However you may think of overachievers, there’s no doubt that they excel in what they wish to. Even if ‘overachiever’ has a negative connotation for some, it’s important to take a step back and see what they can do.

“I tend to go above and beyond what’s expected of me,” Junior Luana Vasile started,  “If I do the bare minimum it’s not gonna help me in the long run. It would be better if I tried to do more now while it could lead me to good things in the future, rather than wait and be forced to do more things when I don’t want to.”

Vasile even stated she was an oddity, as she prefers overachieving not on projects, but on paperwork.

“I hate projects, group projects, all that stuff, I prefer doing worksheets. And like on math worksheets, obviously you can’t go above and beyond but like on English work and stuff like when we have to write an essay and we have to answer questions then I write a lot and go above and beyond what she expects,” Vasile said.

Some students have more reasoning behind their work ethic, however, and do it for their own validation.
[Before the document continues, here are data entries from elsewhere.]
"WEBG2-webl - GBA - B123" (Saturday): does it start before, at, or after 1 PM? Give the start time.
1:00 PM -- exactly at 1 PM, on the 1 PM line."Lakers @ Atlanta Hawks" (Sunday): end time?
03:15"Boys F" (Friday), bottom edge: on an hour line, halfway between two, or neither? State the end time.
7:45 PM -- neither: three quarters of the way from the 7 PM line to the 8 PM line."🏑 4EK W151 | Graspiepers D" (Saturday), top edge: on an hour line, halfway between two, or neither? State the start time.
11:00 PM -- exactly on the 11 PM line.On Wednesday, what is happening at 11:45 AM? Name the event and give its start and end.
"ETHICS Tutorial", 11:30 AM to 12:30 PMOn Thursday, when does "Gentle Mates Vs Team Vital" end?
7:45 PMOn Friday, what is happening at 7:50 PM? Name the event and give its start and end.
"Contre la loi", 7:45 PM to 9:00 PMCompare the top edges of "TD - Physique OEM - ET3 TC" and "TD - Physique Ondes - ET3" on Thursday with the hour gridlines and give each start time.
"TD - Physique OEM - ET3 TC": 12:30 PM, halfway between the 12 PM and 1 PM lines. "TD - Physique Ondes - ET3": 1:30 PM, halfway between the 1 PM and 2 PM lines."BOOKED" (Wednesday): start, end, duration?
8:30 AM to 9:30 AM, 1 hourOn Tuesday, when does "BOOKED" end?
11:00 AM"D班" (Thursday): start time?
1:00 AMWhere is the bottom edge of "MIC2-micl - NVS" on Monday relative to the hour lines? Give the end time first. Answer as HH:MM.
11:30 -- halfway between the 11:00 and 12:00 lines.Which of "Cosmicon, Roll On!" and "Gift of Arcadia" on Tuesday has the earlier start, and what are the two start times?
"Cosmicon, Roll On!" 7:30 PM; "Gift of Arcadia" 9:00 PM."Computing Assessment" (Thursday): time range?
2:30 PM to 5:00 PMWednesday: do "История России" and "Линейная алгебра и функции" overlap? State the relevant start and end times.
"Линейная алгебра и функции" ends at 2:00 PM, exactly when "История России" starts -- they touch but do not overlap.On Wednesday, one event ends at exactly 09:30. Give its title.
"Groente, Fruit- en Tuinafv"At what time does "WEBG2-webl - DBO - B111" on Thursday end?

“Usually, when it comes to my philosophy towards work, I like to, and it sounds really pompous, I like to be better than everybody else. Just to put it bluntly, that’s kind of one of the things I do,” Senior Kenny Peng said, “And it helps drive me to do better. To always do better than what I did last time. And because of that, I guess I  am kind of an overachiever.”

Students aren’t the only ones with opinions on their peers, however. Teachers have their own say in this students.

“I think it’s amazing,” said Roger Mayo, one of the Computer Science teachers, “If [students] want to become a really great coder, they’re not going to just want to do the small little assignments I give in class. It’s when they decide to expand, that’s when they become great.”